Dies gilt beispielsweise für die vorherige Bewertung von Plänen und Projekten, die nachteilige Auswirkungen haben können und nur dann genehmigt werden dürfen, wenn sie ein vorrangiges Interesse darstellen und keine alternative Lösung vorhanden ist. Im Falle von Schäden sind andere Lebensräume als Ersatz zur Verfügung zu stellen. Wenn dieses Netz erst einmal vollständig eingerichtet ist, sollte gewährleistet sein, dass die besten Beispiele natürlicher Lebensräume in der EU und Gebiete, die seltene und gefährdete Pflanzen und Tieren beherbergen, ordnungsgemäß erhalten und geschützt werden. Verzögerungen bei der Einreichung der (eigentlich bis Juni 1995 fälligen) Vorschläge der Mitgliedstaaten haben dazu geführt, dass die Schaffung des Netzes Natura 2000 im Zeitplan deutlich in Verzug geraten ist. Neben der Schaffung von Natura 2000 ist in der Habitat-Richtlinie ein Verbot der Schädigung von Brut- und Ruhestätten bestimmter Tierarten vorgesehen. Ausnahmeregelungen sind möglich, aber nur unter strengen Bedingungen.

    Rechtliches Verfahren

Artikel 226 EG-Vertrag befugt die Kommission zu rechtlichen Maßnahmen gegen Mitgliedstaaten, die ihren Verpflichtungen nicht nachkommen. Ist die Kommission der Ansicht, dass ein Verstoß gegen das Gemeinschaftsrecht vorliegen könnte, der ein Vertragsverletzungsverfahren rechtfertigt, richtet sie an den betreffenden Mitgliedstaaten ein „Aufforderungsschreiben“ (erstes Mahnschreiben“) und fordert diesen darin auf, innerhalb eines bestimmten Zeitraums - in der Regel zwei Monaten - seine Bemerkungen vorzubringen.
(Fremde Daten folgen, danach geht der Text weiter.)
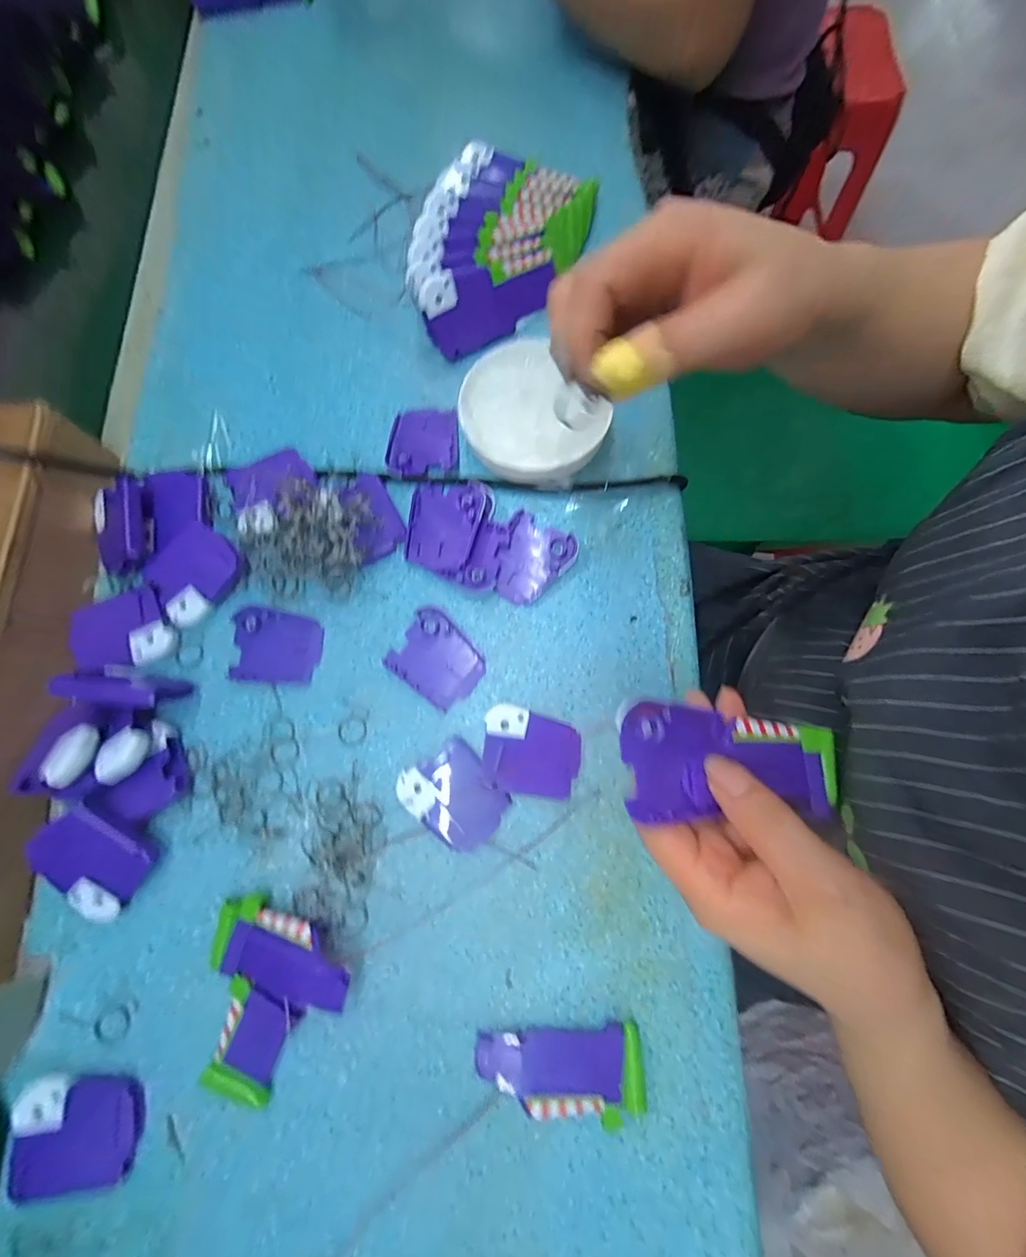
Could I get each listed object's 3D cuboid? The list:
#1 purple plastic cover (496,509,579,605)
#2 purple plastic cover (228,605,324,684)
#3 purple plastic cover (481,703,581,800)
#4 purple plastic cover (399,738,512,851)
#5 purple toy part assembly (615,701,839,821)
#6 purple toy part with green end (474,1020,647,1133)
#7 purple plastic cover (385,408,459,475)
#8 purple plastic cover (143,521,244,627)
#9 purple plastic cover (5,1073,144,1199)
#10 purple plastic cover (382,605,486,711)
[{"bbox_3d":[0.014,-0.047,0.328,0.049,0.009,0.060,25,79,7],"label":"purple plastic cover"},{"bbox_3d":[-0.162,0.012,0.322,0.059,0.006,0.049,4,77,3],"label":"purple plastic cover"},{"bbox_3d":[0.011,0.078,0.297,0.061,0.011,0.049,13,78,5],"label":"purple plastic cover"},{"bbox_3d":[-0.036,0.103,0.291,0.049,0.010,0.061,-42,79,-8],"label":"purple plastic cover"},{"bbox_3d":[0.103,0.063,0.218,0.117,0.007,0.047,9,77,-18],"label":"purple toy part assembly"},{"bbox_3d":[0.025,0.242,0.255,0.090,0.012,0.043,1,77,2],"label":"purple toy part with green end"},{"bbox_3d":[-0.068,-0.143,0.351,0.053,0.009,0.058,-4,77,1],"label":"purple plastic cover"},{"bbox_3d":[-0.217,-0.038,0.318,0.061,0.015,0.050,-42,79,-8],"label":"purple plastic cover"},{"bbox_3d":[-0.231,0.267,0.249,0.059,0.012,0.052,-7,77,0],"label":"purple plastic cover"},{"bbox_3d":[-0.050,0.020,0.317,0.060,0.005,0.050,35,80,9],"label":"purple plastic cover"}]

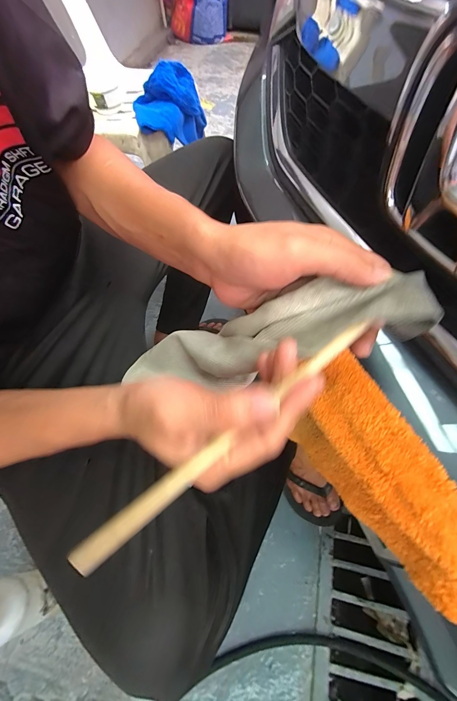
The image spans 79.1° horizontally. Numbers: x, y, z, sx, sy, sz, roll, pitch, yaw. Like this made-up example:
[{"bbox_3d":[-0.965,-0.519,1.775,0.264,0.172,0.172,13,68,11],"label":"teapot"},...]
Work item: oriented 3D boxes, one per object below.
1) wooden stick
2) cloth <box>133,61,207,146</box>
[{"bbox_3d":[-0.002,0.055,0.173,0.227,0.012,0.014,-39,66,-4],"label":"wooden stick"},{"bbox_3d":[-0.144,-0.595,0.687,0.167,0.113,0.212,-8,62,-1],"label":"cloth"}]

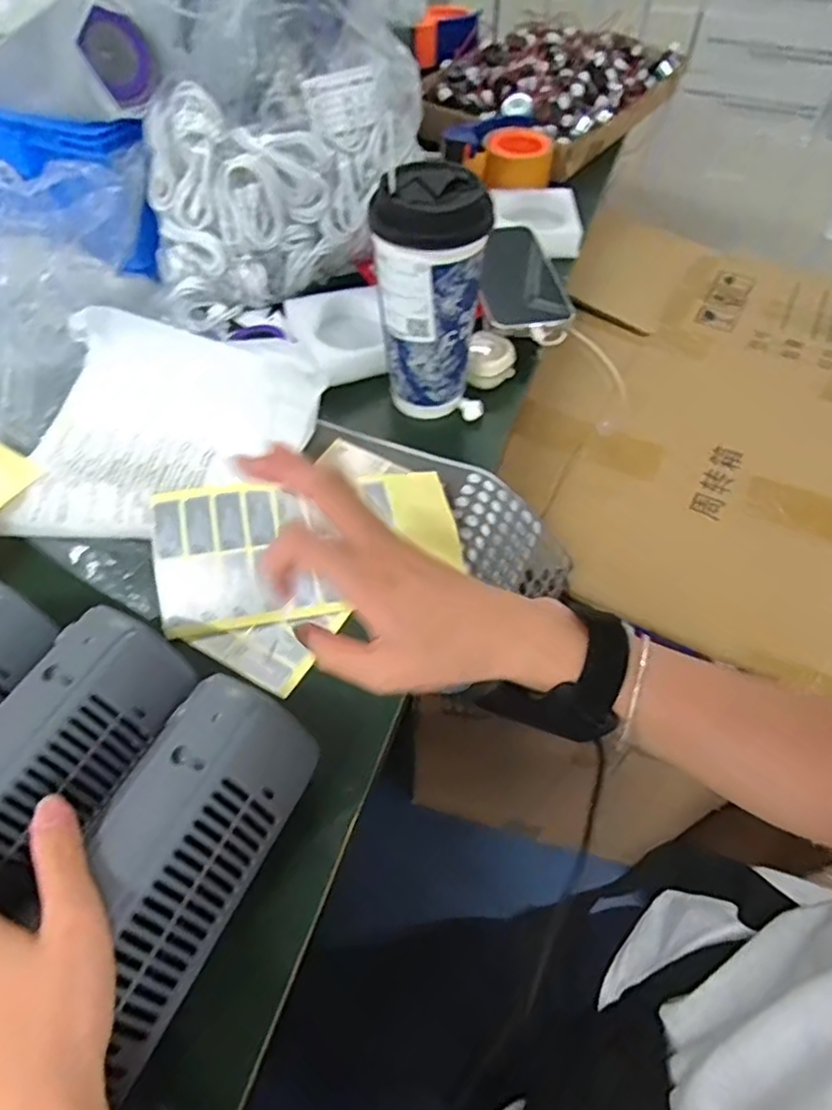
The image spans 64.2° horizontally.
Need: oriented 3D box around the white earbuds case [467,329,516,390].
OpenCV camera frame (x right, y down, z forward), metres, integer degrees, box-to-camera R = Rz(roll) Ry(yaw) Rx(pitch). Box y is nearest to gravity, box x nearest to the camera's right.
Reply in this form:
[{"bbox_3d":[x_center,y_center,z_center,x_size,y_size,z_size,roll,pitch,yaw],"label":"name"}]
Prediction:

Nach Eingehen oder Ausbleiben einer Antwort kann die Kommission beschließen, dem betreffenden Mitgliedstaaten eine „mit Gründen versehene Stellungnahme“ (zweites Mahnschreiben) zu übermitteln, in der sie klar und eindeutig darlegt, weshalb ihrer Ansicht nach ein Verstoß gegen das Gemeinschaftsrecht vorliegt, und den Mitgliedstaat auffordert, innerhalb eines bestimmten Zeitraums - in der Regel zwei Monaten - dieser Situation abzuhelfen.

Kommt der Mitgliedstaat dieser mit Gründen versehenen Stellungnahme nicht nach, kann die Kommission beschließen, den Europäischen Gerichtshof mit dem Fall zu befassen.
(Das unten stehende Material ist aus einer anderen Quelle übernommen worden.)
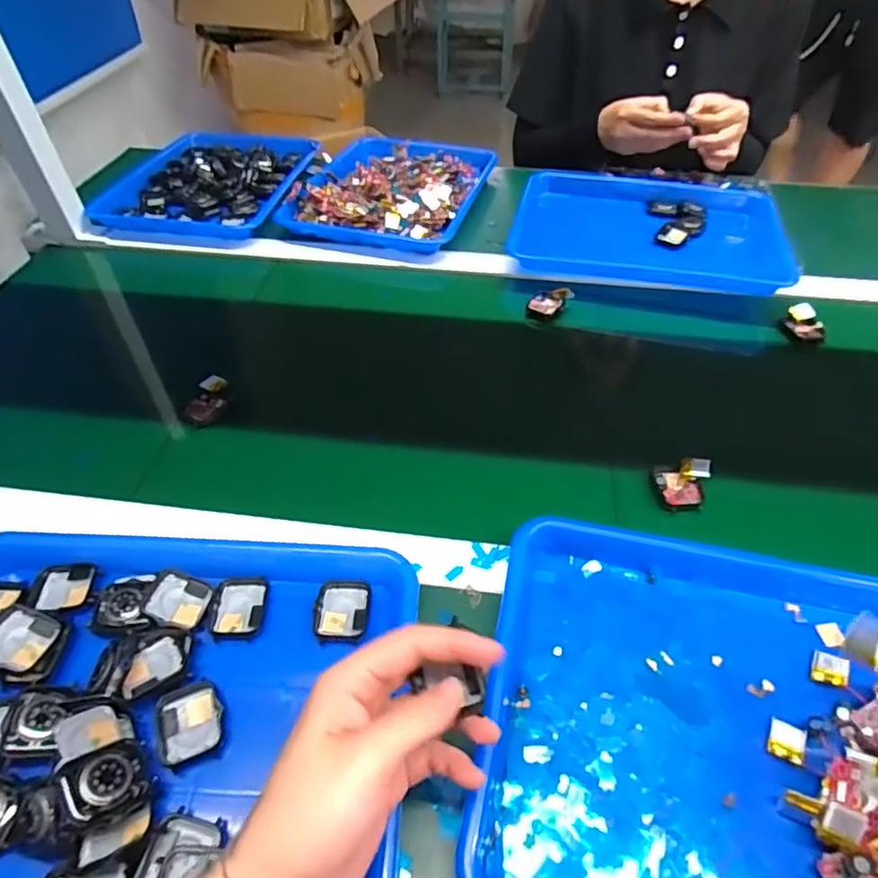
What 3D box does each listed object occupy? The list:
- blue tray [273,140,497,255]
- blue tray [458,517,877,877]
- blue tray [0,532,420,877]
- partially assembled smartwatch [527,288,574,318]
[{"bbox_3d":[-0.066,-0.381,0.868,0.255,0.048,0.305,12,50,12],"label":"blue tray"},{"bbox_3d":[0.189,0.183,0.355,0.316,0.034,0.261,9,50,9],"label":"blue tray"},{"bbox_3d":[-0.186,0.179,0.358,0.331,0.053,0.256,4,45,1],"label":"blue tray"},{"bbox_3d":[0.131,-0.161,0.676,0.047,0.021,0.041,13,51,12],"label":"partially assembled smartwatch"}]

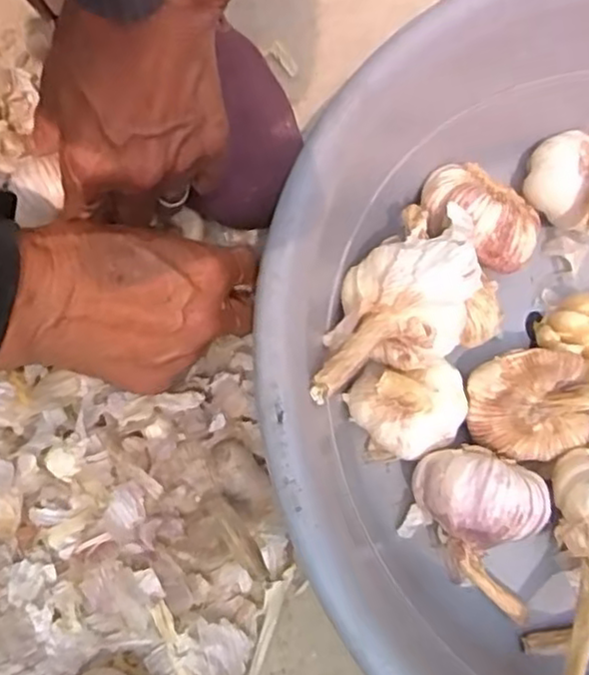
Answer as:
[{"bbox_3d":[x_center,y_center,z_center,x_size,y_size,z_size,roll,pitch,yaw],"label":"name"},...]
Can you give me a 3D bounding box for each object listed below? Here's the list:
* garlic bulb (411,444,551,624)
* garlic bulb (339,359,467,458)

Artikel 228 EG-Vertrag befugt die Kommission zu Maßnahmen gegen Mitgliedstaaten, die einem Urteil des Europäischen Gerichtshofs nicht nachkommen. Gemäß Artikel 228 kann die Kommission ferner den Gerichtshof ersuchen, gegen den betreffenden Mitgliedstaaten ein Zwangsgeld zu verhängen.
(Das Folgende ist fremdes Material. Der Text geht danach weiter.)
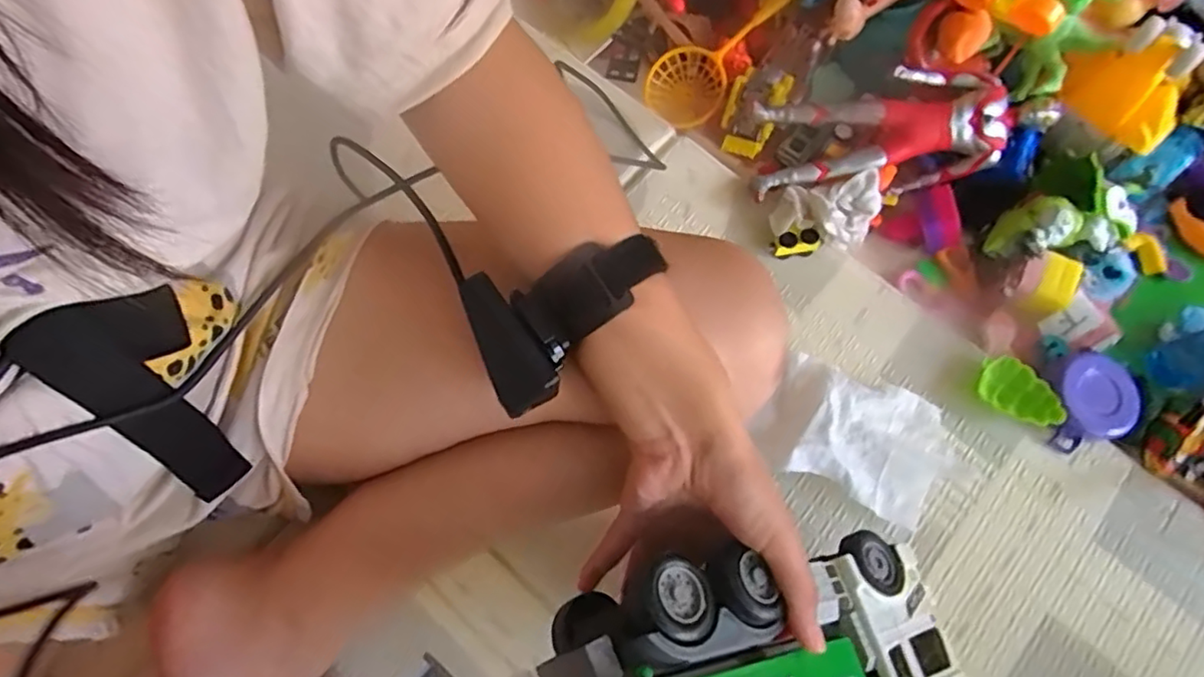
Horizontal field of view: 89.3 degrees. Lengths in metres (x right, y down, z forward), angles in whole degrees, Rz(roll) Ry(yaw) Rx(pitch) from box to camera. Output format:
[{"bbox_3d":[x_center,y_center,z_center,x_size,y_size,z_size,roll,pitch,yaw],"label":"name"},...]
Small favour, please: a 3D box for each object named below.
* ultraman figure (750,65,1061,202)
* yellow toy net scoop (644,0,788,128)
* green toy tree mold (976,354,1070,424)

Aktuelle Statistiken zu Vertragsverletzungsverfahren können unter folgender Internetadresse eingesehen werden:

http://europa.eu.int/comm/secretariat_general/sgb/droit_com/index_en.htm#infractions

(1)Die Kommissarin bezieht sich hier auf die Entscheidung des Europäischen Rates von Göteborg im Juni 2001, den Rückgang der biologischen Vielfalt in der EU bis zum Jahr 2010 aufzuhalten.

(2)Richtlinie 79/409/EWG des Rates über die Erhaltung der wild lebenden Vogelarten.

(3)Richtlinie 92/43/EWG des Rates zur Erhaltung der natürlichen Lebensräume sowie der wild lebenden Tiere und Pflanzen.